PEMANTIK PERJUANGAN

“Semangat itu tidaklah menetap, dia akan muncul dikala ada pematik untuk menyalakannya. Tapi, dia bisa saja pergi takala hati goyah dengan niat pertama kali.”

Sudah enam bulan aku bergabung dengan salah satu komunitas di Ibukota, Komunitas yang bergerak dalam bidang pendidikan anak marginal dan dhuafa dari kalangan orang tua dengan latar belakang sebagai pemulung.

Aku, sama sekali tidak punya pengalaman dalam bidang pendidikan anak usia dini. Tapi karena egoku lebih tinggi dan tidak ingin selalu meminta biaya hidup dari orang tua, sehingga diputuskanlah untuk terus berjuang.

Aku tidak percaya, jika akhirnya komunitas menerima. Ranah tanpa warna, begitupun diri yang terjun kedalam suatu bidang tanpa ilmu. Gelap dan bimbang.

Entah suatu kebetulan yang ternyata justru membangkitkan, ketika pertama kali sebuah motivasi harus diungkapkan satu persatu. Seorang kawan, yah kawan.
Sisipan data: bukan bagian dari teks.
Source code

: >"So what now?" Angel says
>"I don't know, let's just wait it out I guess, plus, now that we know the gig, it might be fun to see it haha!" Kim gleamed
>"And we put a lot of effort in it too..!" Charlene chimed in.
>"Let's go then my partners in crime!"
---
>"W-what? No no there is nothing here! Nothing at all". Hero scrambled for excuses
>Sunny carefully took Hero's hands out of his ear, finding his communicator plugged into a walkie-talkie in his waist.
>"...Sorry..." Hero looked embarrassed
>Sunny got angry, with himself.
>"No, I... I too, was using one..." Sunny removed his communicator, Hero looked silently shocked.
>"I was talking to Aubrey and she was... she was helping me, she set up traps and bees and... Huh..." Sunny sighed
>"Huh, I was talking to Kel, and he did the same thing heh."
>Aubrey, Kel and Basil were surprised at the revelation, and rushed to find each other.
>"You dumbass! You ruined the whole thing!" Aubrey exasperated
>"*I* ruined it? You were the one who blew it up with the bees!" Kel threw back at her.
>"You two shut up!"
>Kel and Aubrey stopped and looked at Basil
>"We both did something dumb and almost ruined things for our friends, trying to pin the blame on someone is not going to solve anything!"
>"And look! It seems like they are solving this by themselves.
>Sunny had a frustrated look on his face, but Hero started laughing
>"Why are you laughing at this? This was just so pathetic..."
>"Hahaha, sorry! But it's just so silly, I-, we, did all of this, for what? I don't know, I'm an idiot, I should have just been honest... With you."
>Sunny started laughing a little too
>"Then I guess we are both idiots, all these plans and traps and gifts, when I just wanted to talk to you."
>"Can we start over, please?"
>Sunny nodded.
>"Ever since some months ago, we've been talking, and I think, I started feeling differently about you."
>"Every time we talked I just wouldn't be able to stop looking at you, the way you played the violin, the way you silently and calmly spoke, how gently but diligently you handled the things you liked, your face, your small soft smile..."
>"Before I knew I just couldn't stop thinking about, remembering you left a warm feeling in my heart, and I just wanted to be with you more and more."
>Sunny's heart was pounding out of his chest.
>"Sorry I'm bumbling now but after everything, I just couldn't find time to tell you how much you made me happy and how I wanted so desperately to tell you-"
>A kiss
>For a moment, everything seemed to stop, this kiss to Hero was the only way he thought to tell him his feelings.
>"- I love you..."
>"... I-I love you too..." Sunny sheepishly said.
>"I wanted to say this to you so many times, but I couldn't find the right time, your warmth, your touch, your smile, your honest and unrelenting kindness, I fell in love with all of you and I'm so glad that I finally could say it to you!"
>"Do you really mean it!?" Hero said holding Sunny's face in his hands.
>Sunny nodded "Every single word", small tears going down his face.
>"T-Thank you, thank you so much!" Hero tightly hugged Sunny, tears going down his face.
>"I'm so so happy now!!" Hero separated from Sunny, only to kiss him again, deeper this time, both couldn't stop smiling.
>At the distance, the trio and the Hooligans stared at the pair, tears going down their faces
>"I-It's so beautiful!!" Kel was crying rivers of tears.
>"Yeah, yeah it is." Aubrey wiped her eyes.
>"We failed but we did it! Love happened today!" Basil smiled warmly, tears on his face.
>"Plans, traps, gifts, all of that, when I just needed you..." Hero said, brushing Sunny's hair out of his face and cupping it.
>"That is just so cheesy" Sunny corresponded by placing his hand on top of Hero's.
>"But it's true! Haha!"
Dia dengan yakinnya mengungkapkan sebuah isi, tentang motivasi bergabung di komunitas yang saat ini aku bergabung dengannya.

“Sebaik-baik manusia adalah mereka yang bermanfaat bagi manusia lain”, teman tersebut mengambil sebuah kutipan hadits terkait manusia unggul dari manusia lain.

Aku berfikir ulang tentang niat yang selama ini berjalan, hingga akhirnya kuputuskan untuk membenahi niat, meluruskannya dan berkomitmen belajar untuk bisa dalam bidang tersebut.

Satu bulan berjalan, semua masih sama seperti bulan-bulan kemarin. Anak-anak yang masih belum dapat fokus walau dalam waktu 15 menit, berkata kasar, memukul teman dan teriak-teriak ketika di kelas.

Pepatah mengatakan : ”perubahan adalah tentang proses dan bukan hasil.” Tapi aku sendiripun ragu, entah hal yang sudah aku lakukan apakah berproses dengan baik sehingga muncul hasil yang maksimal pula atau sebaliknya. Tanpa hasil apapun akan tetap sama.

Aku sempat berfikir untuk mundur, tapi hatiku mengatakan aku bisa dan harus terus berjuang demi kebaikan dan kemanusiaan.

Yah, aku memutuskan untuk terus melangkah maju. Jika kita mencoba, mungkin ada peluang berhasil walau 0,1%, tapi jika mundur maka tidak akan dapat apapun.

Berdamai dan berterima kasih kepada diri, adalah salah satu langkah terbaik untuk menentukan target selanjutnya. Hingga akhirnya, sedikit target tersebut muncul “Oke, anak-anak harus merasakan nyaman dan tenang dulu di dalam kelas dalam waktu 10 menit.”

Tiga bulan selanjutnya sedikit perkembangan mulai muncul, yakni anak yang sebelumnya teriak-teriak hingga detik itu mulai berkurang. Kata-kata kasar yang sebelumya mudah terucap pada sebagian anak, mulai hilang. Sedang untukku, rasa cinta untuk mendalami peran serta belajar pada bidang tersebut semakin kuat tertanam dalam hati.

Suatu hari, sekolah mengadakan kegiatan bermain di taman dalam rangka outdoor class.

Kebanyakan dari anak-anak tersebut berjalan kaki menuju sekolah diantar oleh Ibunya, jarak yang bisa terbilang jauh tapi bukan sebagai penghalang.

Aku dalam diam mengikuti mereka dari belakang. Mereka begitu antusias berangkat sekolah, ada yang bernyanyi ria, mengobrol bersama teman, atau sekedar bersenandung suka cita.

Aku begitu terenyuh melihat tingkah polah anak-anak didikku di ujung pengajaran. Yups, karena beberapa anak akan meneruskan pendidikan ke SD. Dan hanya sisanya lagi masih bertahan karena menunggu minimal umur yang pas untuk mendaftar ke jenjang pendidikan selanjutnya.

Andaikan di awal aku menyerah, apakah aku bisa melihat senyum mereka yang merekah. Mereka mungkin akan tetap tersenyum, tapi tidak bersama pejuang yang lemah. Pemantik tersebut harus selalu ada, jika memang dia hilang tapi wajib untuk kita dalam mencarinya.